Recover before pruning:

git reflog --all --oneline | head
# pick temp commit sha if needed
git branch recovery/temp <sha>

Now understand why pruning immediately can be destructive.


21. Engineering Handbook Policy Example

## Repository Maintenance Policy

### Developer machines

- Enable scheduled Git maintenance for repositories larger than 1GB unless platform constraints prevent it.
- Do not run `git gc --prune=now` during incident recovery or after accidental branch deletion.
- Use `git count-objects -vH` before manual maintenance.
- Use sparse checkout and partial clone for monorepo workflows where applicable.

### CI

- Prefer job-scoped checkout over full repository checkout.
- Persistent workspaces must run `fetch --prune`, `reset --hard`, controlled `clean`, and `maintenance run --auto`.
- Shallow clone is allowed only when the job does not need merge-base, tags, changelog, or release boundary analysis.

### Server repositories

- Server-side maintenance must be coordinated with backup, disk headroom, and active writer policy.
- Do not manually prune shared repositories during leak/rollback/recovery investigation.
- Large blob prevention is enforced before receive or via required CI gate.

### History rewrite

- History rewrite is migration/incident work, not routine maintenance.
- Rewrite requires approval, communication, backup, verification, and recurrence prevention.

22. Operational Invariants

  1. GC keeps reachable objects.

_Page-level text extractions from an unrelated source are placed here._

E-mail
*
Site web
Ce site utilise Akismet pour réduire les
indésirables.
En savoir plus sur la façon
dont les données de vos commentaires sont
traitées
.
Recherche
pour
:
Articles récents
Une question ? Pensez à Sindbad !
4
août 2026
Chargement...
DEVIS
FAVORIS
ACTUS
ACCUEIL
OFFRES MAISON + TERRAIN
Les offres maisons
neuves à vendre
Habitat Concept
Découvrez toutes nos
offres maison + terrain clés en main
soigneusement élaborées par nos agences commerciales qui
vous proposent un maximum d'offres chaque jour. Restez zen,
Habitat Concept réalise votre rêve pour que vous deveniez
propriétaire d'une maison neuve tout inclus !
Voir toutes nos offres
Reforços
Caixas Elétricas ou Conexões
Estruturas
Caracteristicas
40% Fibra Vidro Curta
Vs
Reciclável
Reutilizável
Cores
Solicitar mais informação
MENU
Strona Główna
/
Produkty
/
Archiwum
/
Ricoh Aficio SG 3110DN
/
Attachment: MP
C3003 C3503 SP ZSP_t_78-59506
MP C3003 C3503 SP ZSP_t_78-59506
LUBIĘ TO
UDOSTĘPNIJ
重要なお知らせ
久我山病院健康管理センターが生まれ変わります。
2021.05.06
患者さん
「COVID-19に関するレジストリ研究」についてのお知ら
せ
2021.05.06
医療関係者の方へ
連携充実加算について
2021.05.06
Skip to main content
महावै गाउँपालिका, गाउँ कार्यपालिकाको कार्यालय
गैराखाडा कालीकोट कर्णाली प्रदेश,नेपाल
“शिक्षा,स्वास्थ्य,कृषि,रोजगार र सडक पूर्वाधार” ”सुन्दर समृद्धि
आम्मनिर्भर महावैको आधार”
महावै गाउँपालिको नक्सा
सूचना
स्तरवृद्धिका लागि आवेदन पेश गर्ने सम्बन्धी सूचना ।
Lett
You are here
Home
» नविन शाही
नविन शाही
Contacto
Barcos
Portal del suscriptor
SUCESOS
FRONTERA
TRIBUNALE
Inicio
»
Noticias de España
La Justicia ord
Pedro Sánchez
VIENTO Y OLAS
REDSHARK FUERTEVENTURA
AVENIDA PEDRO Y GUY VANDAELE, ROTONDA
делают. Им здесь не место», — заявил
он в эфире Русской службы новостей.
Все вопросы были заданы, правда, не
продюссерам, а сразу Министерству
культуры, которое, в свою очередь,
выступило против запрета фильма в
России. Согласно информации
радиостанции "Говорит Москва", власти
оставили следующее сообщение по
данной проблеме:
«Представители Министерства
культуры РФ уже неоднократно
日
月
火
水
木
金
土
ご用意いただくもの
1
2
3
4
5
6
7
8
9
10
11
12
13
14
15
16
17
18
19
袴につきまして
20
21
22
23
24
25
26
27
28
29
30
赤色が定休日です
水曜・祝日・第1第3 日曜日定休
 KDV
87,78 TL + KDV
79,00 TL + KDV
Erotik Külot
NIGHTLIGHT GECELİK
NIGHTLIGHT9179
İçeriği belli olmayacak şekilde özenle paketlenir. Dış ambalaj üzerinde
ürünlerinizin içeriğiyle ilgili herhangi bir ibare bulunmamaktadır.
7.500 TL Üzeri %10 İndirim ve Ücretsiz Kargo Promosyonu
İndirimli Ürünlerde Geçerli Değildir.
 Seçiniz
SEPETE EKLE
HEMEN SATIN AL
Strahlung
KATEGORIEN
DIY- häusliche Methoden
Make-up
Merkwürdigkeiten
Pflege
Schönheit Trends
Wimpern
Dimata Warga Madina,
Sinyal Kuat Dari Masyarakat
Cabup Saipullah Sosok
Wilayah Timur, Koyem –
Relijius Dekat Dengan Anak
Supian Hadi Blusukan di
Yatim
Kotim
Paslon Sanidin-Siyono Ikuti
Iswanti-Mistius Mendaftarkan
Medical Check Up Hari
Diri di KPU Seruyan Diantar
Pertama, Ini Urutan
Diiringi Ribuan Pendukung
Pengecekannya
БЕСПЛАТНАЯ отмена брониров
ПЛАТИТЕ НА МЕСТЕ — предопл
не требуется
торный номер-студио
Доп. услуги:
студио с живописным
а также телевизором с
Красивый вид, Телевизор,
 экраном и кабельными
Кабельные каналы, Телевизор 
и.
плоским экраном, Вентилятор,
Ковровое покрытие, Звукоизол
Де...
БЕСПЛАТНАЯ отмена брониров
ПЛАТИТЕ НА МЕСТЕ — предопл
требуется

If bad content is reachable, maintenance will not remove it.
  2. Prune removes recovery options. Avoid aggressive prune before recovery analysis.
  3. Loose object count and pack count are different problems. Diagnose both.
  4. Commit-graph helps graph queries, not working tree scans.
  5. Sparse checkout helps working tree size, not necessarily object database size.
  6. Partial clone helps object transfer/storage, but introduces lazy-fetch dependency.
  7. Shallow clone helps history size, but may break ancestry-dependent workflows.
  8. Aggressive GC is not a universal performance fix.
  9. Server maintenance is production operations. Coordinate it like infrastructure work.
  10. History rewrite is not maintenance. It is identity-changing migration.

23. Key Takeaways

  • git gc, git repack, and git maintenance operate on repository storage and metadata; they do not automatically fix workflow/design problems.
  • Measure before maintenance: count-objects, pack count, ref count, commit-graph state, path count, and largest blobs.
  • Pruning is dangerous because unreachable work may still be recoverable.
  • Regular small maintenance is safer than rare huge cleanup.
  • For large repositories, commit-graph, MIDX, incremental repack, partial clone, and sparse checkout are complementary—not interchangeable.
  • Reachable large blobs require policy/migration, not ordinary GC.
  • Production Git maintenance must be treated as a controlled operational process.